O prefeito e o tesoureiro de Cândido Mendes desviaram dinheiro do Fundo Nacional de Desenvolvimento da Educação
29/02/2016 às 16h25
Gestores municipais devolverão R$182 mil aos cofres públicos

O prefeito e o tesoureiro do município de Cândido Mendes são condenados por improbidade administrativa e obrigados a devolver aos cofres públicos o valor integral de R$182 mil reais.

O Ministério Público do Maranhão acionou a Justiça Federal, depois de descobrir que os dois gestores haviam desviado dinheiro do Fundo Nacional de Desenvolvimento da Educação (FNDE).

De acordo com a ação de 2014, José Haroldo Fonseca Carvalhal, então prefeito do município, efetuou convênio com o FNDE, recebendo uma quantia de R$182.499,84, por meio do Programa de Apoio aos Sistemas de Ensino para Atendimento à Educação de Jovens e Adultos (Peja). Os saques dos recursos eram autorizados pelo prefeito e por Cássia de Francislin Costa Gandra, tesoureira na época, para fins de pagamento de prestadores de serviço e fornecedores.

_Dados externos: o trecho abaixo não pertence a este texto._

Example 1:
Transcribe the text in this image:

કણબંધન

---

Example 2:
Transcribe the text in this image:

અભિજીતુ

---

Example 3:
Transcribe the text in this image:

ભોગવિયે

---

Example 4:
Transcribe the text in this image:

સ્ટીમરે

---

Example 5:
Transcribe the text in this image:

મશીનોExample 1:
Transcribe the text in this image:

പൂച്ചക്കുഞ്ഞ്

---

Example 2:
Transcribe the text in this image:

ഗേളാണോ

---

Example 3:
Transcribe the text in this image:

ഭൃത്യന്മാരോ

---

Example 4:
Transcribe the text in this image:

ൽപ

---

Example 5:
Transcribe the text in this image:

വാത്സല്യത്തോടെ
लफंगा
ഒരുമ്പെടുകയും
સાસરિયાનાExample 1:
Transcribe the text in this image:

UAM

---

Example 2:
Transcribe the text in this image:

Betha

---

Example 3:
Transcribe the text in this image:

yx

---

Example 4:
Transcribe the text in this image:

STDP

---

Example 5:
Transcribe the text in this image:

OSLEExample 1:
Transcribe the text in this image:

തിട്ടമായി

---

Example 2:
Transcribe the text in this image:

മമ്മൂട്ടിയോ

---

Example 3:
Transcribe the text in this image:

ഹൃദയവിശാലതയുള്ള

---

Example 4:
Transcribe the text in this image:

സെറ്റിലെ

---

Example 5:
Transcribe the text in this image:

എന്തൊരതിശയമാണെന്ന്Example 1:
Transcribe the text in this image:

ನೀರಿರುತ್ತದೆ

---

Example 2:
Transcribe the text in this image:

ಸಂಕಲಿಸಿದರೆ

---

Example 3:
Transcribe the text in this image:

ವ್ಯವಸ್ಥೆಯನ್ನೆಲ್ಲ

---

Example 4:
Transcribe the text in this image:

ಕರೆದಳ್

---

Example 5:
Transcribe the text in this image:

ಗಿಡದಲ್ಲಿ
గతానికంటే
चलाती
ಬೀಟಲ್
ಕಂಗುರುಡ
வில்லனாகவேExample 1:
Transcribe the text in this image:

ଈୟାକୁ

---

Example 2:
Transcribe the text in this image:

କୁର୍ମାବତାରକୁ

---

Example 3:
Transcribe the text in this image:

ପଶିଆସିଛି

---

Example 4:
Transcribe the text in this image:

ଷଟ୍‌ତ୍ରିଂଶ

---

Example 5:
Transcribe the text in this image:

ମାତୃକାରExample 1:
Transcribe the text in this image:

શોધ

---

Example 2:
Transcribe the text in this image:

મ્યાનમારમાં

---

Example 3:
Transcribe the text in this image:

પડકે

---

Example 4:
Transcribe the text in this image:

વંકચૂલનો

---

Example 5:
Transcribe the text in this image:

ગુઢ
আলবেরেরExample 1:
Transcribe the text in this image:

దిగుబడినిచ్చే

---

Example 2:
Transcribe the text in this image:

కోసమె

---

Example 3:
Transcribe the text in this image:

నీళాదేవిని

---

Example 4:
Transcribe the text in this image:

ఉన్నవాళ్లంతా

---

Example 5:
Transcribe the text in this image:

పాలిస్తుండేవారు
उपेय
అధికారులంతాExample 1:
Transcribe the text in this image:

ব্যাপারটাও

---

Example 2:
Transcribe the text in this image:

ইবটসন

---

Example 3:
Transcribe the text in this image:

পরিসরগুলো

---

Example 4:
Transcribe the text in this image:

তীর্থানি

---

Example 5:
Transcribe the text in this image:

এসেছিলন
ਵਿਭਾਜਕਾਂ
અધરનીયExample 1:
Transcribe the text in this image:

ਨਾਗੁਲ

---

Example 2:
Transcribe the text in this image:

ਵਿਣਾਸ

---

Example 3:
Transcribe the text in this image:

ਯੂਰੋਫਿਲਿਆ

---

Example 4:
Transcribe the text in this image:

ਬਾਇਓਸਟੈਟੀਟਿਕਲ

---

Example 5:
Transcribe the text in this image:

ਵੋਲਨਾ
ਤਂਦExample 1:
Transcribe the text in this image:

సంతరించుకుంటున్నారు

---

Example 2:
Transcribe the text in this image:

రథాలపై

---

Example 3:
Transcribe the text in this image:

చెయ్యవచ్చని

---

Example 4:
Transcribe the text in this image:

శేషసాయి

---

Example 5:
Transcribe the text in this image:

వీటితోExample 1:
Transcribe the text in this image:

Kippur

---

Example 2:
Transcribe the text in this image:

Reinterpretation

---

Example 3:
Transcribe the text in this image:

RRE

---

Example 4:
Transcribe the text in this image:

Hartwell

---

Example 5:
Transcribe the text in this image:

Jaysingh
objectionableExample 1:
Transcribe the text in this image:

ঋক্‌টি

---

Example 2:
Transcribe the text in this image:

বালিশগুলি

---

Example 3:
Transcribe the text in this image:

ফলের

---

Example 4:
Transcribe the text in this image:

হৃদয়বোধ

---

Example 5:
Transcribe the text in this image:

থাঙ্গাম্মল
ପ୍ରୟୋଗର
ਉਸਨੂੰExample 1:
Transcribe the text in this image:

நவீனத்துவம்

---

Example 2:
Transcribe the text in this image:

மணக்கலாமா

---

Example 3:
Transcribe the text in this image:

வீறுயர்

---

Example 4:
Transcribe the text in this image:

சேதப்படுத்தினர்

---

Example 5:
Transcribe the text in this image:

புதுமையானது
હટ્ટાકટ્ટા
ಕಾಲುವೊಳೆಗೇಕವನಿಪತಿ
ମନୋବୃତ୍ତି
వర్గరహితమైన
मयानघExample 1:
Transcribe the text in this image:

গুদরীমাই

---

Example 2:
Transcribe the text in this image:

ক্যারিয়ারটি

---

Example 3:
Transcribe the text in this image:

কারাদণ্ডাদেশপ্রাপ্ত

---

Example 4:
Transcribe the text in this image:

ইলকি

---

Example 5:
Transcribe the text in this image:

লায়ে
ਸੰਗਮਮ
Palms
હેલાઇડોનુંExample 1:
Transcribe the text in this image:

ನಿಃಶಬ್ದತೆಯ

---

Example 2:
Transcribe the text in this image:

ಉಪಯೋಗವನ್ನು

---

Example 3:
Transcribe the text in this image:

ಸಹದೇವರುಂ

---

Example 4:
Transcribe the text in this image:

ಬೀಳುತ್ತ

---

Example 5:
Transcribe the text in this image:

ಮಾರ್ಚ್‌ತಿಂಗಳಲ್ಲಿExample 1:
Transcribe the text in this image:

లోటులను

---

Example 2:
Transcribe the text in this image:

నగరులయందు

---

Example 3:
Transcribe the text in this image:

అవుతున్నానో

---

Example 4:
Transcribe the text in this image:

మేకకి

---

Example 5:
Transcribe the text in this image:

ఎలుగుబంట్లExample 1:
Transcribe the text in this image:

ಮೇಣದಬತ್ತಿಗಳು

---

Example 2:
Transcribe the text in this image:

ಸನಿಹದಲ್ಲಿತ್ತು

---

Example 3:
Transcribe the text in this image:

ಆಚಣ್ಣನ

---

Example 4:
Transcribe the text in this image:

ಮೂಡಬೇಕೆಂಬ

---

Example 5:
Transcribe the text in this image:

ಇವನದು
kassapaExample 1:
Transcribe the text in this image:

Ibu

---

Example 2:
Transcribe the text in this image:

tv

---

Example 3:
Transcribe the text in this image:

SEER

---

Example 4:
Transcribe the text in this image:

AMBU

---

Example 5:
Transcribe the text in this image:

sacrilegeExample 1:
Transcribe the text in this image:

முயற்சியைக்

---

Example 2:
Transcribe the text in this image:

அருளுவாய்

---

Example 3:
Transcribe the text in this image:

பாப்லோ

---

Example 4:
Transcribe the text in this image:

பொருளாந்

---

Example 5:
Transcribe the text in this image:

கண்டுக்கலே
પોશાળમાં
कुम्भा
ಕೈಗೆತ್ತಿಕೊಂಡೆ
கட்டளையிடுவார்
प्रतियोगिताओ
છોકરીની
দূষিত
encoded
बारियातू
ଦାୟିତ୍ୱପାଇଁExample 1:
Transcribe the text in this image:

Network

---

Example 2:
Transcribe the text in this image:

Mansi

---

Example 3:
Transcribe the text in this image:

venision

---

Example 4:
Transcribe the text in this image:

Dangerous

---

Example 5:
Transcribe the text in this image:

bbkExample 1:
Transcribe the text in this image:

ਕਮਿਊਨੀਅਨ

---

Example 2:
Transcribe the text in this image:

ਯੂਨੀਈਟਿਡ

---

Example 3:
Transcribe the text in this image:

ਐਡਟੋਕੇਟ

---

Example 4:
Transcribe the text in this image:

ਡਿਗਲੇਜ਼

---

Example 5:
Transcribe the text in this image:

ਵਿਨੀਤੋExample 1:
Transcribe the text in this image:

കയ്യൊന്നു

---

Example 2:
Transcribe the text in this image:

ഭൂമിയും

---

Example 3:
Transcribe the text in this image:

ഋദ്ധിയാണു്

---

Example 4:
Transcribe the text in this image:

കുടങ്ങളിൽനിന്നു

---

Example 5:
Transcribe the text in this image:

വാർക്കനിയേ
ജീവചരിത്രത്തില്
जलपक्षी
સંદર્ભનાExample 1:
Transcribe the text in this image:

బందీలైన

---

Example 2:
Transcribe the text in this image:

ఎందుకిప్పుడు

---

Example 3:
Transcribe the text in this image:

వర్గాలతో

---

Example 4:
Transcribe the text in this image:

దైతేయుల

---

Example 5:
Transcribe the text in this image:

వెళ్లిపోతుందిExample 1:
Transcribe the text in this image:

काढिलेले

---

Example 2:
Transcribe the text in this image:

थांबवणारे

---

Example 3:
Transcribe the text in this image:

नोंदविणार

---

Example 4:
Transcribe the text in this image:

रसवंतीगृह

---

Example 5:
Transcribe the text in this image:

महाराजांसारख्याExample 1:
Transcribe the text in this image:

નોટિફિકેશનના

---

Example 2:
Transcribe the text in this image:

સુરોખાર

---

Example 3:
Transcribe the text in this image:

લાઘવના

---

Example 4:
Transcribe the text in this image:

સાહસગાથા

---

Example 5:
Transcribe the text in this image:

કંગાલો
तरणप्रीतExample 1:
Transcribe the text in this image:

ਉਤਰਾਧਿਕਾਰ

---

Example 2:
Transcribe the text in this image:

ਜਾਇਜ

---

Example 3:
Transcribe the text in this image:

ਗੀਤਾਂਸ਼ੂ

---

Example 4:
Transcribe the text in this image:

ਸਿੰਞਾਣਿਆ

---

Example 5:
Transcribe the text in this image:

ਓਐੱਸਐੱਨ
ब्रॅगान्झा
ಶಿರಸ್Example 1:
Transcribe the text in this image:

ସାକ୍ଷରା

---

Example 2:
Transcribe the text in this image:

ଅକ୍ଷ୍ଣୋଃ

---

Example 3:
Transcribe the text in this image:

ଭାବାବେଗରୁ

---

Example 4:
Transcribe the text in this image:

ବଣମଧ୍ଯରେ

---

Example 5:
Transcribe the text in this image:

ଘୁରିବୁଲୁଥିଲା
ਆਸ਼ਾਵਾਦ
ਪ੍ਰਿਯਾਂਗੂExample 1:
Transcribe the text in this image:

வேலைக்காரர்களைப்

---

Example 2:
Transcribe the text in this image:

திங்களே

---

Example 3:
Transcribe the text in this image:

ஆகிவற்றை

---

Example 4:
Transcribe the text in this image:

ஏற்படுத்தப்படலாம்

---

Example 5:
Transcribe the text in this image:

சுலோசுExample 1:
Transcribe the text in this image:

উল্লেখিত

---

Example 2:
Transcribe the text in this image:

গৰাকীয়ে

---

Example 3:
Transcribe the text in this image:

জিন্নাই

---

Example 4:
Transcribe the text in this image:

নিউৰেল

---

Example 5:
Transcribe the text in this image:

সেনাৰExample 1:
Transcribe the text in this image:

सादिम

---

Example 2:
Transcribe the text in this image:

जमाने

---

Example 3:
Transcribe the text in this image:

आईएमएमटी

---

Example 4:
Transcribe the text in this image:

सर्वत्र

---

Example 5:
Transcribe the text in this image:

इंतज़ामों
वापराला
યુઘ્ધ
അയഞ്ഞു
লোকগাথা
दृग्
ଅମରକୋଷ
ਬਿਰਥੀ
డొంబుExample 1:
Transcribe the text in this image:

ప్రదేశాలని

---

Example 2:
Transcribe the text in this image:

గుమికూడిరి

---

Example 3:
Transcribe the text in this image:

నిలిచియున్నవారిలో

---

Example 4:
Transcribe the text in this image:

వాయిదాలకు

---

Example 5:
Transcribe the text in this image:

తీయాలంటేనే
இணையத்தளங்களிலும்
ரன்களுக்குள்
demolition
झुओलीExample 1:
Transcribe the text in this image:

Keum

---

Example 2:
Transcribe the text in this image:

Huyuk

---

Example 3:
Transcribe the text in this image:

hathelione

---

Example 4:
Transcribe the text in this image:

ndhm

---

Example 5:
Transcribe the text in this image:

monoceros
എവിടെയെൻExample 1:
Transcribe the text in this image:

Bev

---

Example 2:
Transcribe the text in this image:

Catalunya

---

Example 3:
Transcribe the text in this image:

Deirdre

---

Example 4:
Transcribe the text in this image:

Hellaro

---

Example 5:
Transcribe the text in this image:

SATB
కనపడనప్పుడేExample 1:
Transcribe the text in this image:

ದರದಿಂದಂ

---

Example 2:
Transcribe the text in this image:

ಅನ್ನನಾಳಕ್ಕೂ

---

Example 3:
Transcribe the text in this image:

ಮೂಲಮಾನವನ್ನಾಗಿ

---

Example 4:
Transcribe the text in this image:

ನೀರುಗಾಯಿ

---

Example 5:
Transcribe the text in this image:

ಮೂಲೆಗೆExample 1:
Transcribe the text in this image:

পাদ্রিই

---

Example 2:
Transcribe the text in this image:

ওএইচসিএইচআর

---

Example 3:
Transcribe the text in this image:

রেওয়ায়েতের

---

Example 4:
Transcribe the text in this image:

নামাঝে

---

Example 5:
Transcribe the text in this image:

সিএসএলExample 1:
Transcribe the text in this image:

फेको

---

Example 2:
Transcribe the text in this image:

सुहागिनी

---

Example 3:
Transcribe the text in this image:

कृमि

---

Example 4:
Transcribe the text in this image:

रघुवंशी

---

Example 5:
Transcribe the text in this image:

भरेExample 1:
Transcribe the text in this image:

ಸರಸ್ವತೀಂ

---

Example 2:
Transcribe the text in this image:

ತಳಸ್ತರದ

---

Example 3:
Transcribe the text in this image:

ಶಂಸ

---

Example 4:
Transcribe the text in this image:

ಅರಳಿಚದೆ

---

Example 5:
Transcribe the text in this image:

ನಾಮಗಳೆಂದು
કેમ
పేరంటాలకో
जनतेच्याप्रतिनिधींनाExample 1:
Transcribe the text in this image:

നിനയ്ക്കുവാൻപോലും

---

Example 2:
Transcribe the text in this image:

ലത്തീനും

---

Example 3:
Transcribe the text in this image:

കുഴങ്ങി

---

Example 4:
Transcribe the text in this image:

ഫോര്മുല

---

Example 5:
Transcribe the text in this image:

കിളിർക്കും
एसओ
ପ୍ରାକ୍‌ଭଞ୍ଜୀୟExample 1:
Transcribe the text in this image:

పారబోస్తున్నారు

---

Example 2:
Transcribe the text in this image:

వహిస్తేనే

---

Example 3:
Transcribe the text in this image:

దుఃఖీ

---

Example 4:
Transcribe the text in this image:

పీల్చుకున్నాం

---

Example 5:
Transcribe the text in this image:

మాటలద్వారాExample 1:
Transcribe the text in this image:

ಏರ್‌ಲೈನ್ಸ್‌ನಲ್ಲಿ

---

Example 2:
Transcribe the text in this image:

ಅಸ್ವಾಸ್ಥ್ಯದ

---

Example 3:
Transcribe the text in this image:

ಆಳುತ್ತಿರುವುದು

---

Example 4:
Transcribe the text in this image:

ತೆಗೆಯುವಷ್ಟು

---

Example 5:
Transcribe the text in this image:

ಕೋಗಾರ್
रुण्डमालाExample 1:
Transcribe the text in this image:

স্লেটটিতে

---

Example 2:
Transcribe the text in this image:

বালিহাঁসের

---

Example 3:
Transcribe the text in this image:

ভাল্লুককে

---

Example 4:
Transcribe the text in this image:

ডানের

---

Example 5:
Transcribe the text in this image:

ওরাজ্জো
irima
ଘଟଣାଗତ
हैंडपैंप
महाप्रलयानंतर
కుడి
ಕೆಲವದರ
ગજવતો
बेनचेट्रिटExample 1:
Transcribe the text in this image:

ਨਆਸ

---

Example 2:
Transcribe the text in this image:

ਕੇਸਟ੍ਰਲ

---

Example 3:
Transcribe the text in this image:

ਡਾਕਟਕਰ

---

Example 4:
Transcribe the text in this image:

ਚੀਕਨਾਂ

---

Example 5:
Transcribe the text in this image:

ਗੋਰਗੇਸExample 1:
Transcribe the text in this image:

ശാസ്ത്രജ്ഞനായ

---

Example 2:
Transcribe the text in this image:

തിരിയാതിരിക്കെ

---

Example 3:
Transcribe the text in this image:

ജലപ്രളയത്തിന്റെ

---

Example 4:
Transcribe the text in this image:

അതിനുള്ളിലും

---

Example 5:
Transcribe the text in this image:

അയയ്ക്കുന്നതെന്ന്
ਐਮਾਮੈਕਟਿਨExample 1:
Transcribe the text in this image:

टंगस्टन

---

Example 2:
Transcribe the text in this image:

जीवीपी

No entanto, foram constatadas irregularidades. Saques com valores diferentes das despesas declaradas eram efetuados e havia divergência entre documentos apresentados daqueles constantes na prestação de contas ao FNDE. Os documentos apresentados para comprovar as despesas eram ilegais e que as verbas públicas estavam sendo usadas de maneira irregular, causando danos ao patrimônio público.

Pela sentença, emitida pelo juiz da 3ª Vara Federal, o ex-prefeito e a ex-tesoureira foram condenados ao ressarcimento integral do dano causado aos bens do estado e ao pagamento de multa civil, fixada em uma vez o valor do dano apurado, valor a ser corrigido de acordo com o Manual de Cálculos da Justiça Federal. A Justiça determinou ainda a suspensão dos direitos políticos dos dois, por seis e cinco anos, respectivamente, além de ficarem proibidos de contratar com o poder público, direta ou indiretamente, pelo prazo de cinco anos.